- Task details -
Copy every line of the records below without changing a character, including each box and every set of coordinates.

### Input records

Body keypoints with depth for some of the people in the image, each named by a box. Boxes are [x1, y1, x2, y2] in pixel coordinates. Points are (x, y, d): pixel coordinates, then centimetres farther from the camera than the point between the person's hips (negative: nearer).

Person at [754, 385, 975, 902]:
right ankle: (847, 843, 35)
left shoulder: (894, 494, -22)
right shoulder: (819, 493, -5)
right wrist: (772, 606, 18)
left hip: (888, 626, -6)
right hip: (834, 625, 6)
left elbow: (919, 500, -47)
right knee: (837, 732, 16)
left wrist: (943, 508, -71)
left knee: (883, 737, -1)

######

- Solution to this task -
Body keypoints with depth for some of the people in the image, each named by a box. Boxes are [x1, y1, x2, y2] in pixel coordinates. Points are (x, y, d): pixel coordinates, then centimetres farther from the camera than the point between the person's hips (negative: nearer).

Person at [754, 385, 975, 902]:
right ankle: (847, 843, 35)
left shoulder: (894, 494, -22)
right shoulder: (819, 493, -5)
right wrist: (772, 606, 18)
left hip: (888, 626, -6)
right hip: (834, 625, 6)
left elbow: (919, 500, -47)
right knee: (837, 732, 16)
left wrist: (943, 508, -71)
left knee: (883, 737, -1)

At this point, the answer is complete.